GOAL OF THE EXERCISE> Could you set down exactly the lines of the data below, starting at the one that holds "airconditioning en zeezicht, drie" and ending at the one that holds "vloerverwarming zorgen het", both included, and only those?
━━━━━━━━━━━━━━━━
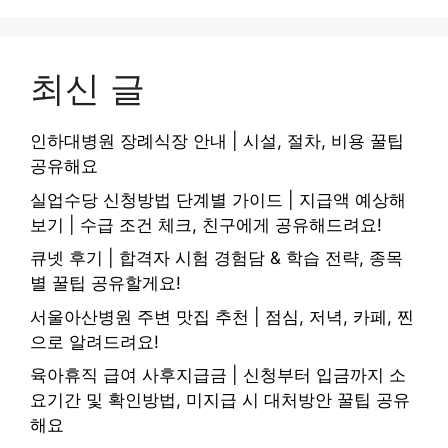
최신 글
인하대병원 장례식장 안내 | 시설, 절차, 비용 꿀팁
공유해요
실업수당 신청방법 단계별 가이드 | 지급액 예상해
보기 | 수급 조건 체크, 친구에게 공유해드려요!
큐넷 후기 | 합격자 시험 경험담 & 학습 전략, 종목
별 꿀팁 공유할게요!
서울아산병원 주변 맛집 추천 | 점심, 저녁, 카페, 찐
으로 알려드려요!
육아휴직 급여 사후지급금 | 신청부터 입금까지 소
요기간 및 확인방법, 미지급 시 대처방안 꿀팁 공유
해요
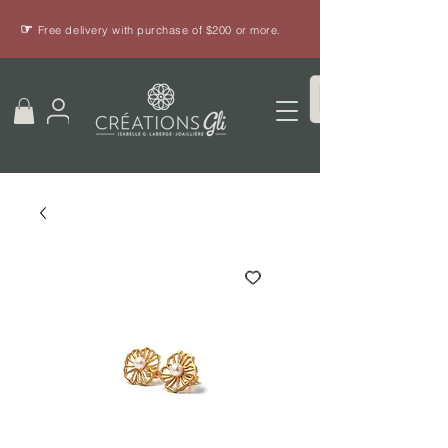
☞
Free delivery with purchase of $200 or more.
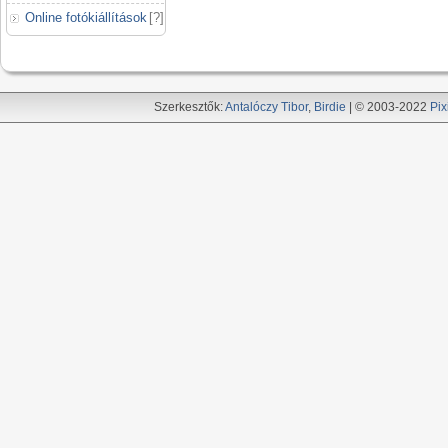
Online fotókiállítások
[
?
]
Szerkesztők:
Antalóczy Tibor
,
Birdie
| © 2003-2022
Pix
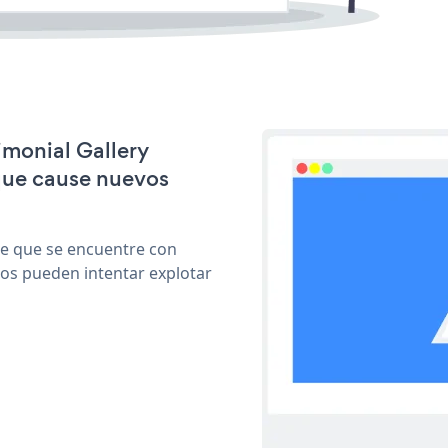
imonial Gallery
que cause nuevos
le que se encuentre con
cos pueden intentar explotar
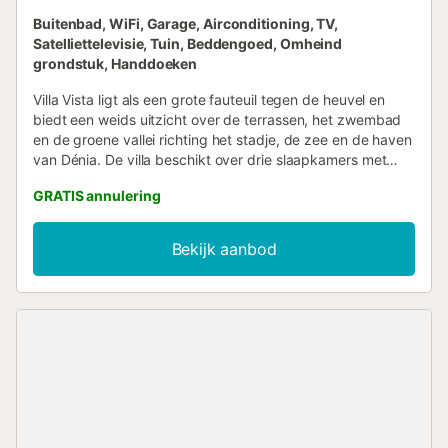
Buitenbad, WiFi, Garage, Airconditioning, TV,
Satelliettelevisie, Tuin, Beddengoed, Omheind
grondstuk, Handdoeken
Villa Vista ligt als een grote fauteuil tegen de heuvel en
biedt een weids uitzicht over de terrassen, het zwembad
en de groene vallei richting het stadje, de zee en de haven
van Dénia. De villa beschikt over drie slaapkamers met
airconditioning en zeezicht, drie badkamers en een ruime
GRATIS annulering
woonkamer met open keuken. U geniet er van comfort en
authentieke Spaanse sfeer: donker dennenhout, kleurrijke
tegels en moderne meubels. De keuken is uitgerust met
Bekijk aanbod
een vaatwasser, keramische kookplaat, oven, grote
koelkast, blender, waterkoker en voldoende glazen voor
gezellige avonden. In de woonkamer vindt u een tv,
muziekinstallatie en houtkachel. De badkamers zijn
hoogwaardig afgewerkt; één heeft een bad en bidet. Een
wasmachine is aanwezig. Airconditioning en
vloerverwarming zorgen het hele jaar door voor een prettig
klimaat. Buiten & zwembad De 1.100 m² grote tuin met
bougainvillehaag, palmbomen en diverse terrassen biedt
zowel zonnige als schaduwrijke plekken—met zeezicht,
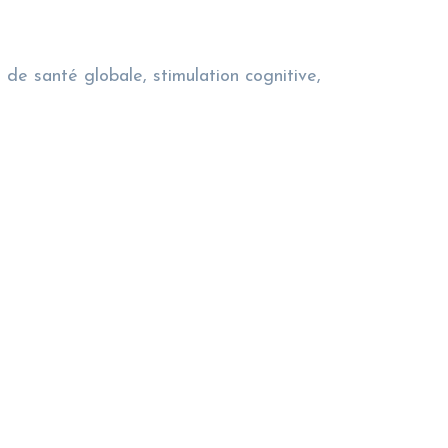
t de santé globale, stimulation cognitive,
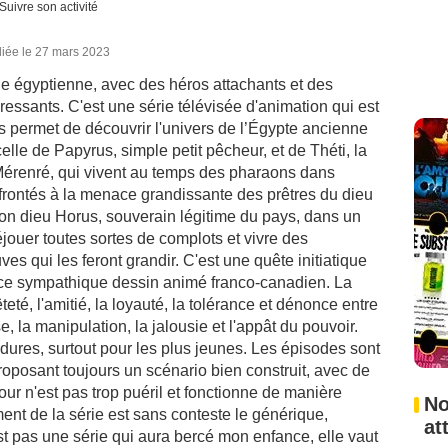
Suivre son activité
liée le 27 mars 2023
e égyptienne, avec des héros attachants et des
ressants. C'est une série télévisée d'animation qui est
us permet de découvrir l'univers de l’Égypte ancienne
 celle de Papyrus, simple petit pêcheur, et de Théti, la
 Mérenré, qui vivent au temps des pharaons dans
onfrontés à la menace grandissante des prêtres du dieu
on dieu Horus, souverain légitime du pays, dans un
ouer toutes sortes de complots et vivre des
es qui les feront grandir. C'est une quête initiatique
ce sympathique dessin animé franco-canadien. La
eté, l'amitié, la loyauté, la tolérance et dénonce entre
ise, la manipulation, la jalousie et l'appât du pouvoir.
ures, surtout pour les plus jeunes. Les épisodes sont
roposant toujours un scénario bien construit, avec de
our n'est pas trop puéril et fonctionne de manière
No
ent de la série est sans conteste le générique,
at
t pas une série qui aura bercé mon enfance, elle vaut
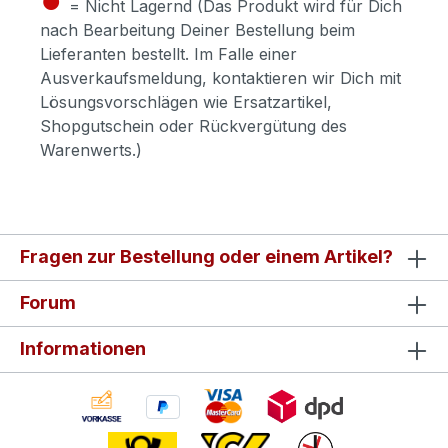
= Nicht Lagernd (Das Produkt wird für Dich
nach Bearbeitung Deiner Bestellung beim
Lieferanten bestellt. Im Falle einer
Ausverkaufsmeldung, kontaktieren wir Dich mit
Lösungsvorschlägen wie Ersatzartikel,
Shopgutschein oder Rückvergütung des
Warenwerts.)
Fragen zur Bestellung oder einem Artikel?
Forum
Informationen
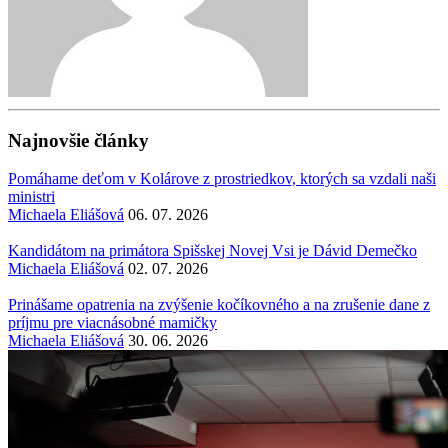
Najnovšie články
Pomáhame deťom v Kolárove z prostriedkov, ktorých sa vzdali naši
ministri
Michaela Eliášová
06. 07. 2026
Kandidátom na primátora Spišskej Novej Vsi je Dávid Demečko
Michaela Eliášová
02. 07. 2026
Prinášame opatrenia na zvýšenie kočíkovného a na zrušenie dane z
príjmu pre viacnásobné mamičky
Michaela Eliášová
30. 06. 2026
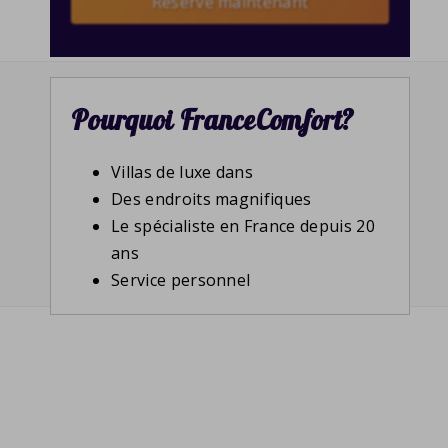
Reserve maintenant
Pourquoi FranceComfort?
Villas de luxe dans
Des endroits magnifiques
Le spécialiste en France depuis 20
ans
Service personnel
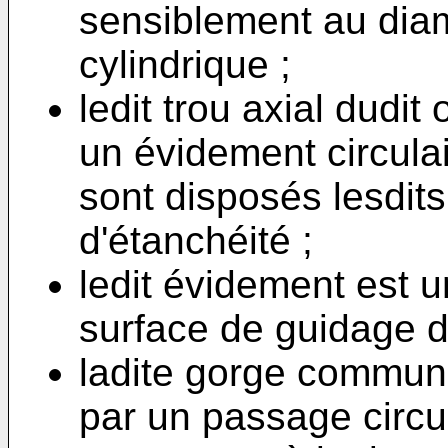
sensiblement au diam
cylindrique ;
ledit trou axial dudi
un évidement circula
sont disposés lesdit
d'étanchéité ;
ledit évidement est 
surface de guidage d
ladite gorge commun
par un passage circul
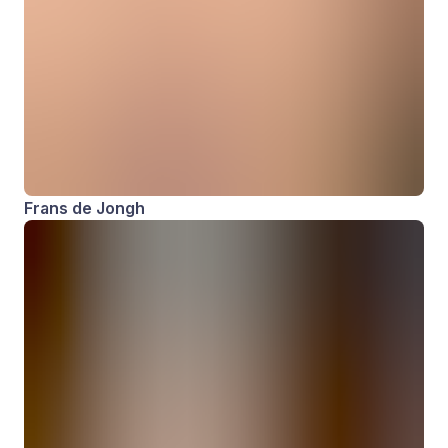
Frans de Jongh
━━━━━━━━━━━━━━━━
WRITTEN REPLY>
airconditioning en zeezicht, drie badkamers en een ruime
GRATIS annulering
woonkamer met open keuken. U geniet er van comfort en
authentieke Spaanse sfeer: donker dennenhout, kleurrijke
tegels en moderne meubels. De keuken is uitgerust met
Bekijk aanbod
een vaatwasser, keramische kookplaat, oven, grote
koelkast, blender, waterkoker en voldoende glazen voor
gezellige avonden. In de woonkamer vindt u een tv,
muziekinstallatie en houtkachel. De badkamers zijn
hoogwaardig afgewerkt; één heeft een bad en bidet. Een
wasmachine is aanwezig. Airconditioning en
vloerverwarming zorgen het hele jaar door voor een prettig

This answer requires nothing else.